*** DATA LISTING
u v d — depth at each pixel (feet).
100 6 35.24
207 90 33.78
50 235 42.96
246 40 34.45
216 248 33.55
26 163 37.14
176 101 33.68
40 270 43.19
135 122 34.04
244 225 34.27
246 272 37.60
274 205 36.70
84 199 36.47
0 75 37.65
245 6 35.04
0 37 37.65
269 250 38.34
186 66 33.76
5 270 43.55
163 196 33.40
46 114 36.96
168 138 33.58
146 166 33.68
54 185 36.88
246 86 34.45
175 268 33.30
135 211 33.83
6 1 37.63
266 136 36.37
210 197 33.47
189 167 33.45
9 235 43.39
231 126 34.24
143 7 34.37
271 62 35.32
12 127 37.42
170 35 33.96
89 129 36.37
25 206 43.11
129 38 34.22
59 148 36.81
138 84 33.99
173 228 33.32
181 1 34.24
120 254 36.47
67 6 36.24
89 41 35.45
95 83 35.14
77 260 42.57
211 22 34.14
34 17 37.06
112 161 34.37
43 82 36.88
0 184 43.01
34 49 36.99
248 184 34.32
******
Set down the records again without altering a word.

REPLY:
u v d — depth at each pixel (feet).
100 6 35.24
207 90 33.78
50 235 42.96
246 40 34.45
216 248 33.55
26 163 37.14
176 101 33.68
40 270 43.19
135 122 34.04
244 225 34.27
246 272 37.60
274 205 36.70
84 199 36.47
0 75 37.65
245 6 35.04
0 37 37.65
269 250 38.34
186 66 33.76
5 270 43.55
163 196 33.40
46 114 36.96
168 138 33.58
146 166 33.68
54 185 36.88
246 86 34.45
175 268 33.30
135 211 33.83
6 1 37.63
266 136 36.37
210 197 33.47
189 167 33.45
9 235 43.39
231 126 34.24
143 7 34.37
271 62 35.32
12 127 37.42
170 35 33.96
89 129 36.37
25 206 43.11
129 38 34.22
59 148 36.81
138 84 33.99
173 228 33.32
181 1 34.24
120 254 36.47
67 6 36.24
89 41 35.45
95 83 35.14
77 260 42.57
211 22 34.14
34 17 37.06
112 161 34.37
43 82 36.88
0 184 43.01
34 49 36.99
248 184 34.32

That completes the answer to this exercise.